When you’re traveling in a foreign country where the dialect’s unfamiliar, there’s nothing worse than being stuck without a means of communicating. Some requests are simple enough to get across with a hand motions, but gesticulating won’t get you far if you need to ask for something more complicated than directions.
As luck would have it, though, there’s a possible solution on the horizon: The Mymanu Clik.
The Mymanu Clik, from Manchester-based audio company Mymanu, is a wireless Bluetooth headset that’s capable of recognizing and translating between nine language packs and 37 different languages in real time, including French, Spanish, and Japanese. When powered on and paired to a smartphone, the earbuds automatically detect the language being spoken and provide a spoken translation within a sentence or two.
An energy-efficient, built-in chip does the heavy lifting, and has the added benefit of offline processing — unlike most translation apps, the Clik doesn’t require an internet connection. Even better, its low power requirements mean the earbuds can last up to six hours on a single charge.

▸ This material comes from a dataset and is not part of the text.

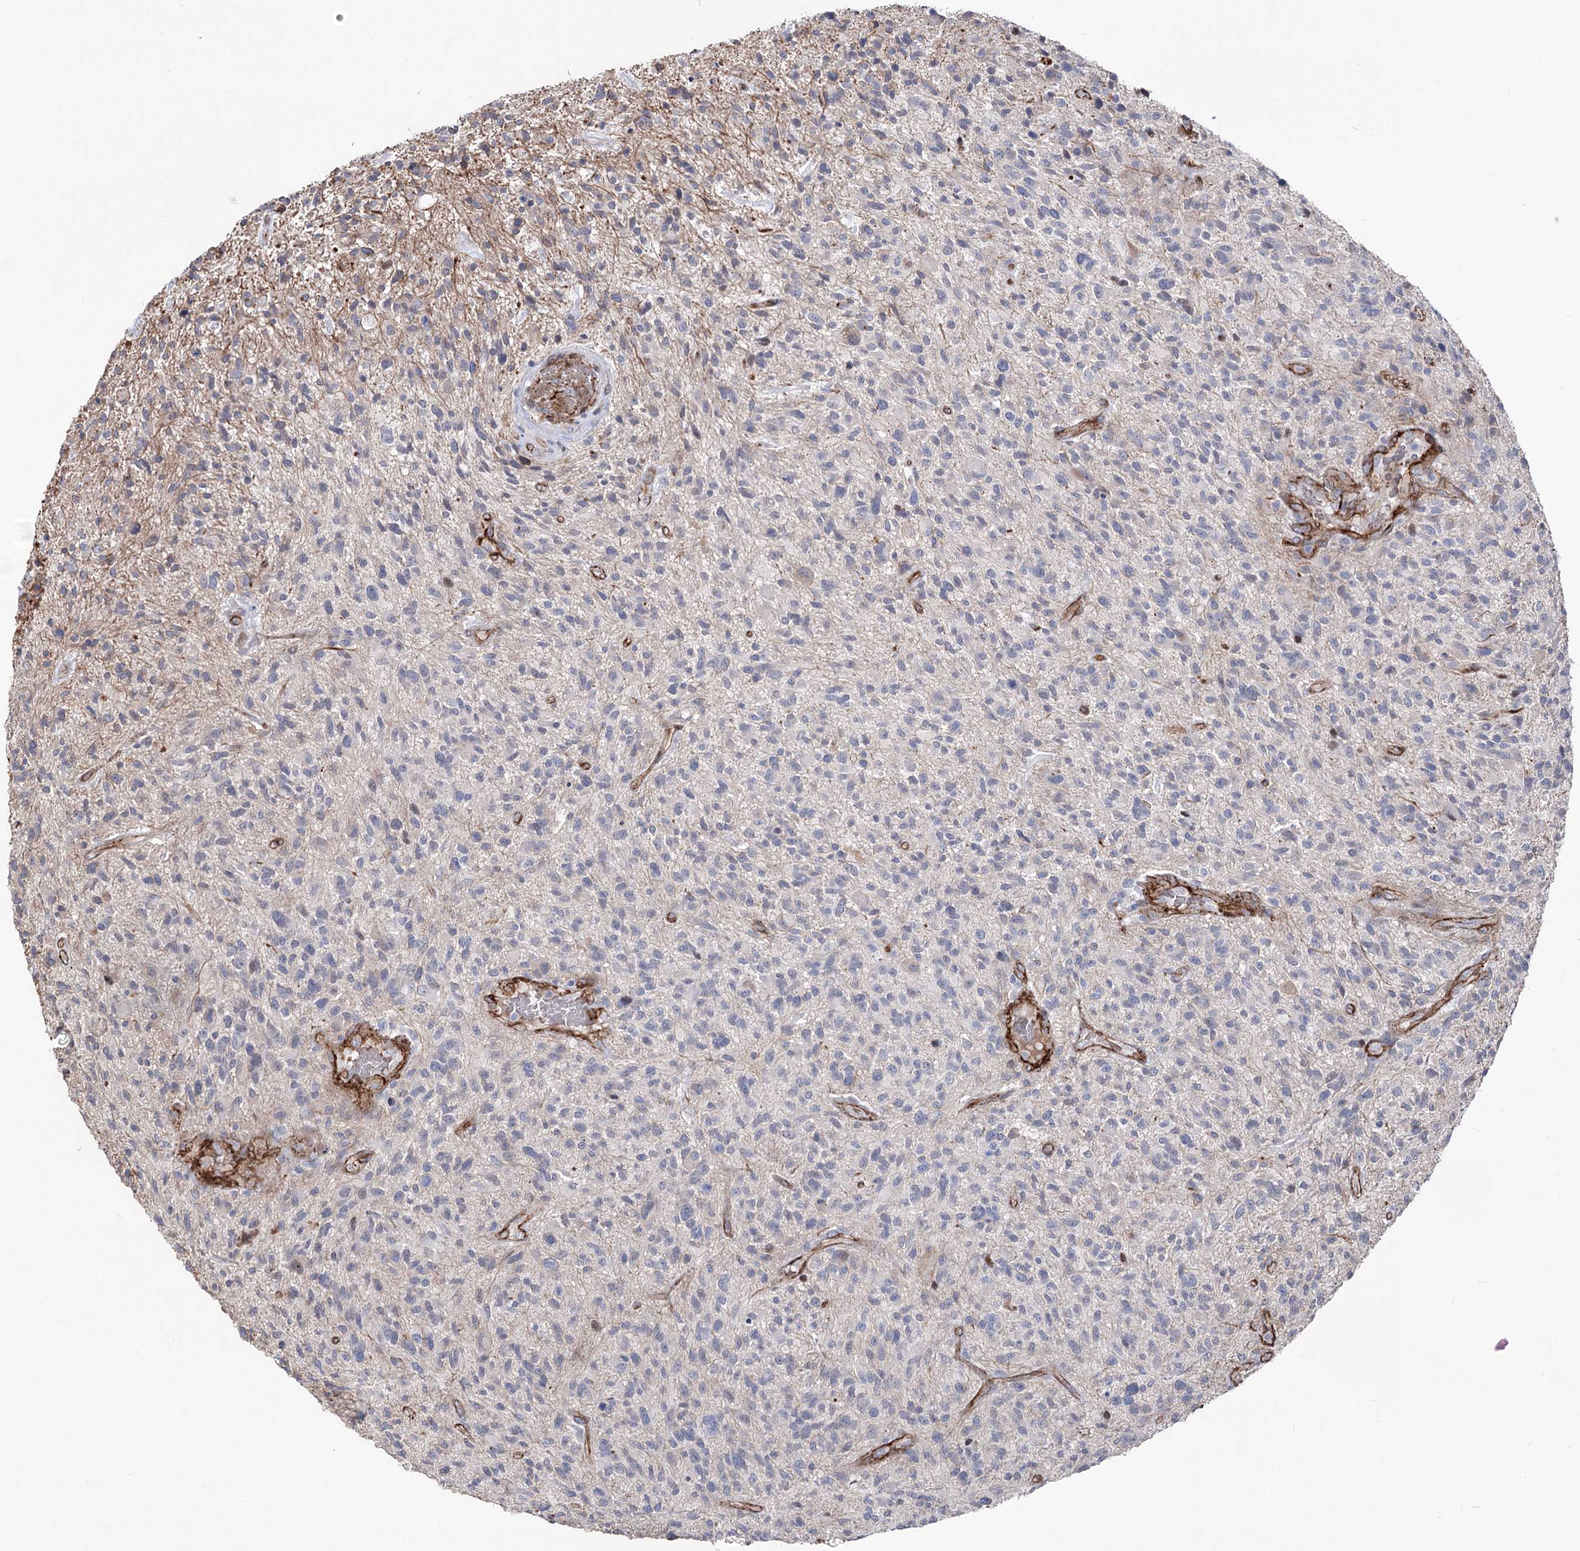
{"staining": {"intensity": "negative", "quantity": "none", "location": "none"}, "tissue": "glioma", "cell_type": "Tumor cells", "image_type": "cancer", "snomed": [{"axis": "morphology", "description": "Glioma, malignant, High grade"}, {"axis": "topography", "description": "Brain"}], "caption": "A high-resolution photomicrograph shows immunohistochemistry (IHC) staining of malignant glioma (high-grade), which displays no significant expression in tumor cells.", "gene": "ARHGAP20", "patient": {"sex": "male", "age": 47}}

“We’re incredibly proud to be the first and only company in the world to demonstrate language recognizing and translating in-ear earphones,” Mymanu CEO Danny Manu said in a press release. “When we first started developing this incredible product, our dream was to make language barriers a thing of the past — we’re now well on our way to achieving that goal.”
Tech specs and design
We had a chance to stop by Mymanu’s booth at Mobile World Congress in Barcelona, and while we couldn’t test drive a functioning Clik — she informed us that the only working prototypes broke the day before — we were able to get our hands on mock-ups. They were light, sturdy, and just a tad smaller in length than Apple’s wireless AirPods. They boasted three sizes of earbud tips that can be swapped in and out at will, and a wireless charger that doubles as a travel case.
The finalized Clik will sport a touch-sensitive surface that’ll let the wearer switch between settings with touches, swipes, and press, and a LED halo light that can be personalized to activities and notifications.

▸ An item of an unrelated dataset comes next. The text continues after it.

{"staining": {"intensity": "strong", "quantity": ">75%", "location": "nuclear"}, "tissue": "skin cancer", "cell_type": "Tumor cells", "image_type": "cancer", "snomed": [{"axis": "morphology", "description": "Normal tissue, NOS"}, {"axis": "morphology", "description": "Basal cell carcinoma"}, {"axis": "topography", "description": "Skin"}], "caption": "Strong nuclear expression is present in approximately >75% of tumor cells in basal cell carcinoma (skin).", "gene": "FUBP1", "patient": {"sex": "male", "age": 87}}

Mymamu claims the Clik’s translation engine, which was developed in-house over four years, is the the most “accurate” and “speedy” available. It powers a smartphone app, Mymanu translate, that provides a minimalist voice-to-text interface for iOS and Android devices.
The Mymanu can handle more than translation. Mymanu’s developed what they call a “unified music player” — a smartphone app that consolidates music from services like Apple Music and Spotify in a single dashboard. (Mymanu notes that the Clik supports APTX, a Qualcomm standard that enables low-latency, high-bandwidth “CD-like quality” audio.) The Clik will alert the wearer of incoming text, call, and other notification. And it’ll provide one-tap access to both the Google Assistant on Android and Siri on iOS.
Lots of potential for translation tech
Mymanu launched a Kickstarter to get the word out, but told Digital Trends that the Clik will begin mass production as soon as March. Already, the company’s entered discussions with “global technology giants,” among them Google and Spotify, about potential partnership opportunities.
“Though we’re not at liberty to disclose details of those discussions — nor the companies we’re talking to, we hope to be making a significant announcement later this year, which we hope will lead to the very rapid, mass-adoption of the technology by individuals, as well as organisations, in health, law enforcement, education and many other sectors.”
The Mymanu has some competition. Pilot, a wireless pair of earbuds that promise real-time translation between English, French, Spanish, and Italian. But Waverly Labs, the New York-based startup behind Pilot, has publicly downplayed expectations.
Assuming the Clik works as well as Mymanu claims, it very well may be the closest thing to a digital Babel Fish the world’s ever seen.